Kovask se servit, un coude soutenant son corps. L’Anglais au bras cassé, Rowood, s’approcha de lui, une cigarette aux lèvres.

— Plutôt dur, hein ?

— J’en ai marre, marre !

— Ça passera. On s’y fait. Moi aussi, au bout de deux jours, je voulais filer… Et encore, te plains pas, puisque les maquisards ne se manifestent pas, ces temps. A mon avis, ils doivent préparer un coup dur. D’habitude, ils sont plus virulents.

Kovask avala son thé glacé, lui tendit la thermos :

— Tu en veux ?

— Non. Je profite de mon repos pour essayer de réduire ma consommation de boisson. Quand je tourne, il me faut huit litres. Je fonds sur mon siège, littéralement.

Il s’assit sur le lit en face, celui de Marcus. De l’autre côté, à gauche, c’était Martinez. Il tournait encore avec son Berliet, dur à la tâche et ne semblant pas s’occuper d’autre chose que de faire du dollar.

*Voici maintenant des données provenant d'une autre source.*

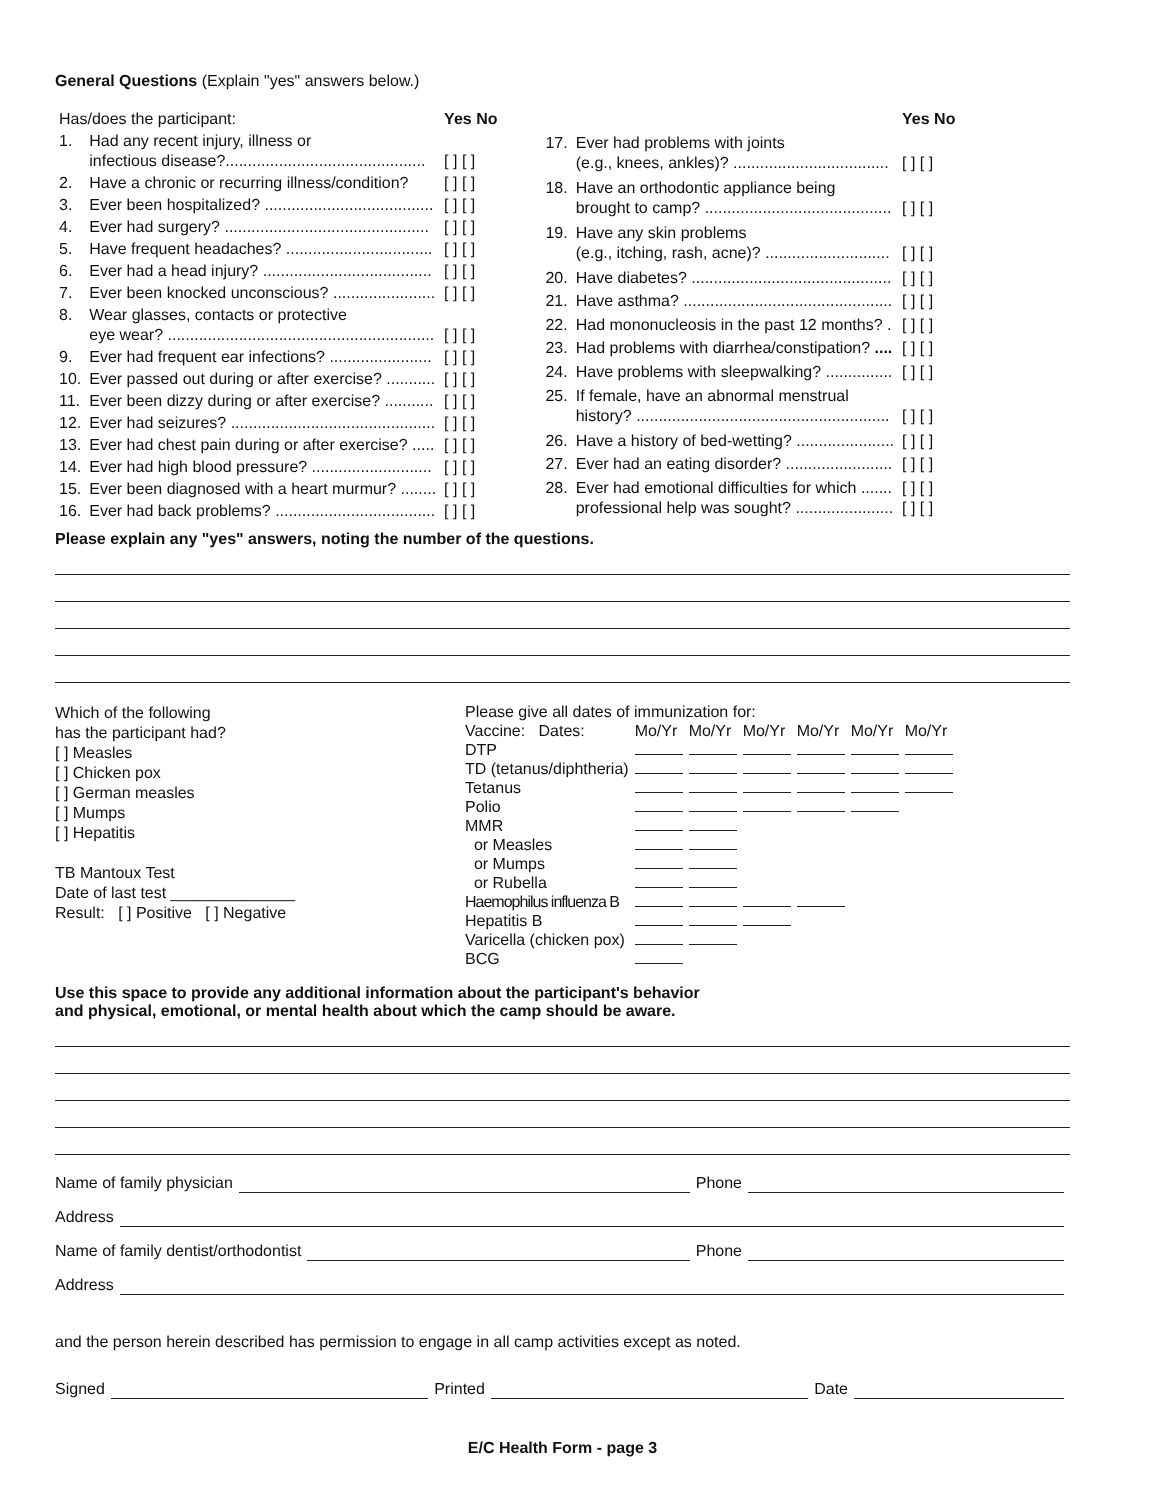General Questions (Explain "yes" answers below.)
| Has/does the participant: | | Yes No |
| 1. | Had any recent injury, illness or infectious disease?............................................. | [ ] [ ] |
| 2. | Have a chronic or recurring illness/condition? | [ ] [ ] |
| 3. | Ever been hospitalized? ...................................... | [ ] [ ] |
| 4. | Ever had surgery? .............................................. | [ ] [ ] |
| 5. | Have frequent headaches? ................................. | [ ] [ ] |
| 6. | Ever had a head injury? ...................................... | [ ] [ ] |
| 7. | Ever been knocked unconscious? ....................... | [ ] [ ] |
| 8. | Wear glasses, contacts or protective eye wear? ............................................................ | [ ] [ ] |
| 9. | Ever had frequent ear infections? ....................... | [ ] [ ] |
| 10. | Ever passed out during or after exercise? ........... | [ ] [ ] |
| 11. | Ever been dizzy during or after exercise? ........... | [ ] [ ] |
| 12. | Ever had seizures? .............................................. | [ ] [ ] |
| 13. | Ever had chest pain during or after exercise? ..... | [ ] [ ] |
| 14. | Ever had high blood pressure? ........................... | [ ] [ ] |
| 15. | Ever been diagnosed with a heart murmur? ........ | [ ] [ ] |
| 16. | Ever had back problems? .................................... | [ ] [ ] |
| | | Yes No |
| 17. | Ever had problems with joints (e.g., knees, ankles)? ................................... | [ ] [ ] |
| 18. | Have an orthodontic appliance being brought to camp? .......................................... | [ ] [ ] |
| 19. | Have any skin problems (e.g., itching, rash, acne)? ............................ | [ ] [ ] |
| 20. | Have diabetes? ............................................. | [ ] [ ] |
| 21. | Have asthma? ............................................... | [ ] [ ] |
| 22. | Had mononucleosis in the past 12 months? . | [ ] [ ] |
| 23. | Had problems with diarrhea/constipation? .... | [ ] [ ] |
| 24. | Have problems with sleepwalking? ............... | [ ] [ ] |
| 25. | If female, have an abnormal menstrual history? ......................................................... | [ ] [ ] |
| 26. | Have a history of bed-wetting? ...................... | [ ] [ ] |
| 27. | Ever had an eating disorder? ........................ | [ ] [ ] |
| 28. | Ever had emotional difficulties for which ....... professional help was sought? ...................... | [ ] [ ] [ ] [ ] |
Please explain any "yes" answers, noting the number of the questions.
Which of the following
has the participant had?
[ ] Measles
[ ] Chicken pox
[ ] German measles
[ ] Mumps
[ ] Hepatitis
TB Mantoux Test
Date of last test ______________
Result: [ ] Positive [ ] Negative
Please give all dates of immunization for:
| Vaccine: Dates: | Mo/Yr | Mo/Yr | Mo/Yr | Mo/Yr | Mo/Yr | Mo/Yr |
| DTP | | | | | | |
| TD (tetanus/diphtheria) | | | | | | |
| Tetanus | | | | | | |
| Polio | | | | | | |
| MMR | | | | | | |
| or Measles | | | | | | |
| or Mumps | | | | | | |
| or Rubella | | | | | | |
| Haemophilus influenza B | | | | | | |
| Hepatitis B | | | | | | |
| Varicella (chicken pox) | | | | | | |
| BCG | | | | | | |
Use this space to provide any additional information about the participant's behavior
and physical, emotional, or mental health about which the camp should be aware.
Name of family physician Phone
Address
Name of family dentist/orthodontist Phone
Address
and the person herein described has permission to engage in all camp activities except as noted.
Signed Printed Date
E/C Health Form - page 3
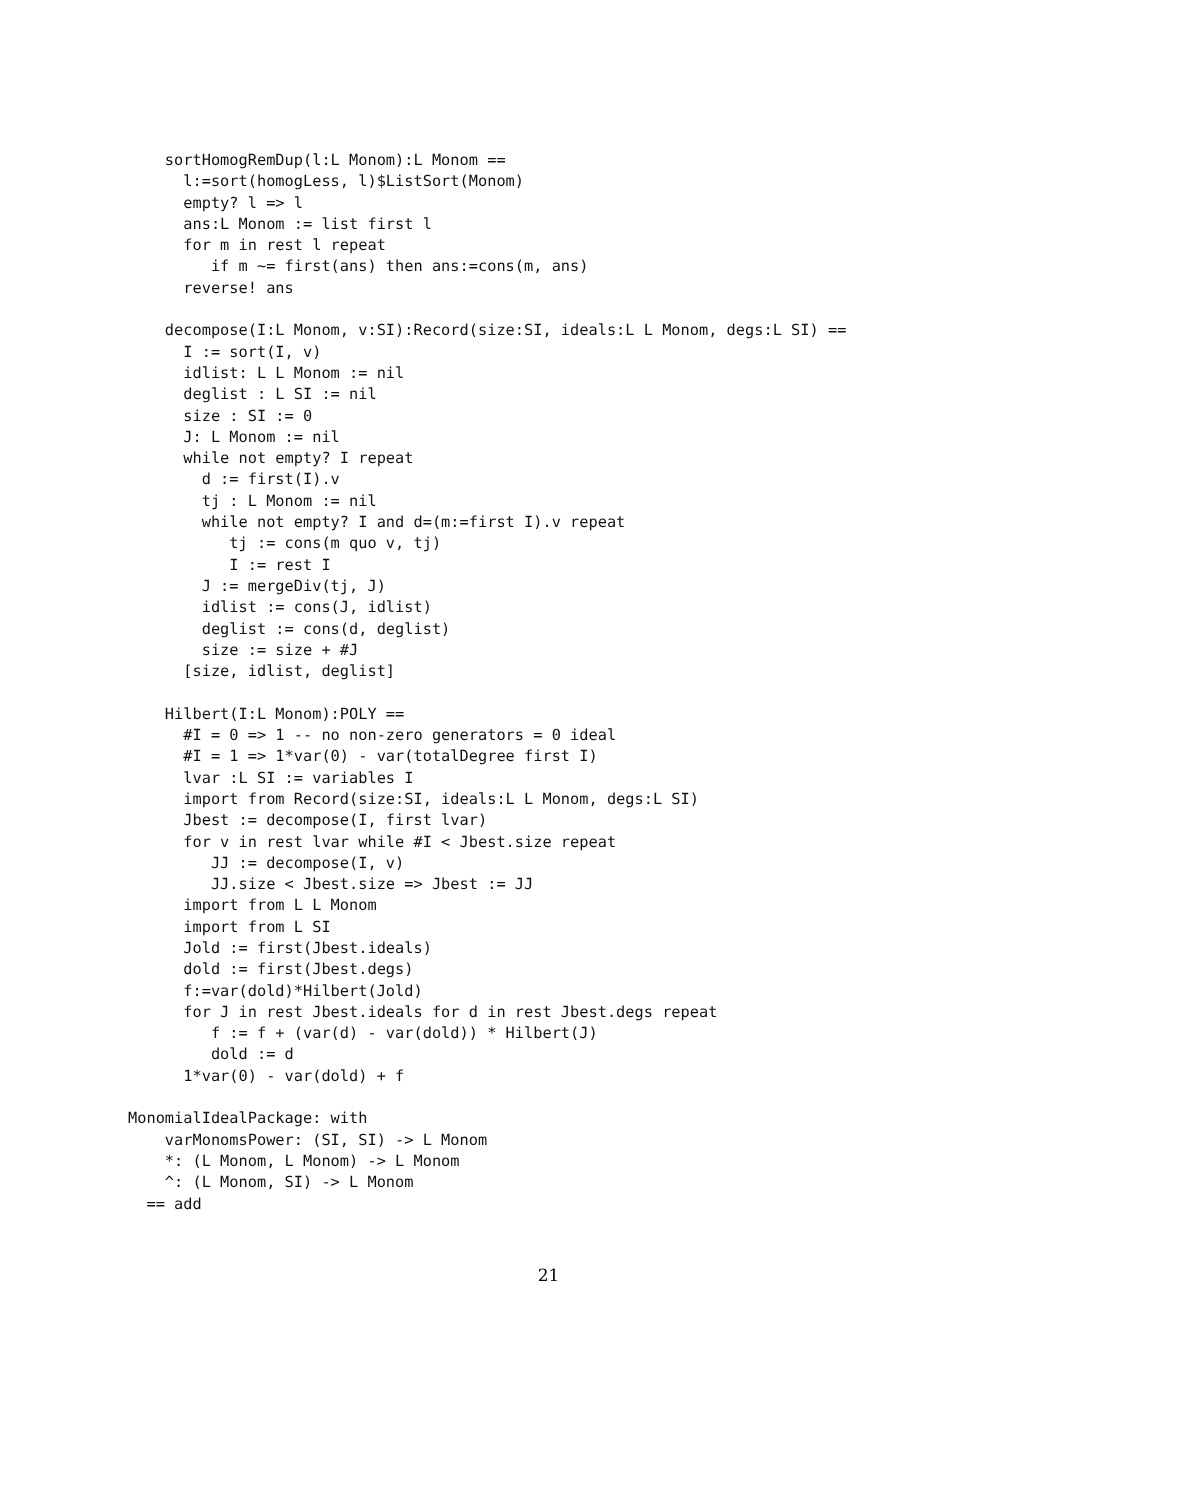sortHomogRemDup(l:L Monom):L Monom ==
      l:=sort(homogLess, l)$ListSort(Monom)
      empty? l => l
      ans:L Monom := list first l
      for m in rest l repeat
         if m ~= first(ans) then ans:=cons(m, ans)
      reverse! ans

    decompose(I:L Monom, v:SI):Record(size:SI, ideals:L L Monom, degs:L SI) ==
      I := sort(I, v)
      idlist: L L Monom := nil
      deglist : L SI := nil
      size : SI := 0
      J: L Monom := nil
      while not empty? I repeat
        d := first(I).v
        tj : L Monom := nil
        while not empty? I and d=(m:=first I).v repeat
           tj := cons(m quo v, tj)
           I := rest I
        J := mergeDiv(tj, J)
        idlist := cons(J, idlist)
        deglist := cons(d, deglist)
        size := size + #J
      [size, idlist, deglist]

    Hilbert(I:L Monom):POLY ==
      #I = 0 => 1 -- no non-zero generators = 0 ideal
      #I = 1 => 1*var(0) - var(totalDegree first I)
      lvar :L SI := variables I
      import from Record(size:SI, ideals:L L Monom, degs:L SI)
      Jbest := decompose(I, first lvar)
      for v in rest lvar while #I < Jbest.size repeat
         JJ := decompose(I, v)
         JJ.size < Jbest.size => Jbest := JJ
      import from L L Monom
      import from L SI
      Jold := first(Jbest.ideals)
      dold := first(Jbest.degs)
      f:=var(dold)*Hilbert(Jold)
      for J in rest Jbest.ideals for d in rest Jbest.degs repeat
         f := f + (var(d) - var(dold)) * Hilbert(J)
         dold := d
      1*var(0) - var(dold) + f

MonomialIdealPackage: with
    varMonomsPower: (SI, SI) -> L Monom
    *: (L Monom, L Monom) -> L Monom
    ^: (L Monom, SI) -> L Monom
  == add
21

— Je ne resterai pas, dit Kovask. On va se tuer, à ce boulot. Et notre camion n’est pas assez gros. On ne gagne pas en vitesse ce que l’on perd en poids. Ah ! si j’avais un Mack comme toi !

— Tu aurais dû choisir le transport sur longue distance. Il y a une prime à la rapidité. Entre le Venezuela et la Colombie, par exemple. Mais c’est aussi dangereux avec les partisans Colombiens, plus souvent bandits que résistants.

— On tourne en rond. Pour le travail comme pour le reste. Il n’y a même pas les filles. Celles de la cantina, je n’en parle pas. Quant à celles des bureaux, je suppose que Roy et sa clique se les réservent.

Rowood approuva :

— Méfie-toi de Roy. C’est un salopard. J’ai eu affaire avec lui. Parce que j’ai passé deux ans à La Havane chez Castro.

Kovask le regarda, essayant d’être naturel.

— Toi, chez Castro ?

— Ouais ! Conseiller pour les transports, et puis j’en ai eu marre. Ça ne payait pas.

— Et le grand t’a cherché des poux ?

— Plutôt, oui. Paraît qu’il représente la C.I.A., ici. Et il a toute une équipe, même parmi les camionneurs.

— Ça n’empêche pas les guérilleros d’attaquer de temps en temps.

Rowood eut une moue dédaigneuse ;

— Du menu fretin. Il y a autre choses De temps en temps, on voit passer un hélico sans aucun autre signe que la marque d’une compagnie pétrolière ! En direction de l’ouest.

— Recherches pétrolières.

— Non. Plus au nord, il y a un camp de la C.I.A. Sûr ! Un copain y est tombé par hasard et a failli y rester. L’enjeu est de taille, dans le coin.

Kovask but encore un peu de thé glacé.

— Une piste secrète. Qui traverserait le continent. Tu as entendu parler de la piste Ho Chi-minh ?

— Sangre de Dios, sangre del Cristo ! Martinez entrait en titubant comme un homme ivre.

— Si ma pauvre mère me voyait ! Quand je jouais dans la poussière de la rue, elle levait les bras au ciel pour lui demander comment elle pouvait avoir un enfant aussi pénible.

Il s’affala sur le lit, les regarda d’un air hébété :

— J’arrête jusqu’à la nuit. Je t’envie, Polak, d’avoir le Frisé pour te donner le coup de main. Seul, c’est impossible.

Frustré des révélations de l’Anglais par son arrivée, Kovask l’aurait volontiers étranglé.

— Va te doucher. Tu apportes toute la poussière ici.

— Gueule pas, j’y vais !

Mais l’Anglais se leva en même temps.

— Moi, je vais bouffer avant le grand rush.

— Attends, j’arrive. Je sifflerai mon copain au passage.

Il repéra Marcus en train de discuter avec un mécano, plaqua l’Anglais.

— Rejoins-nous à la cantina. Rowood est en train de me raconter un truc intéressant ; tâche de bloquer Martinez.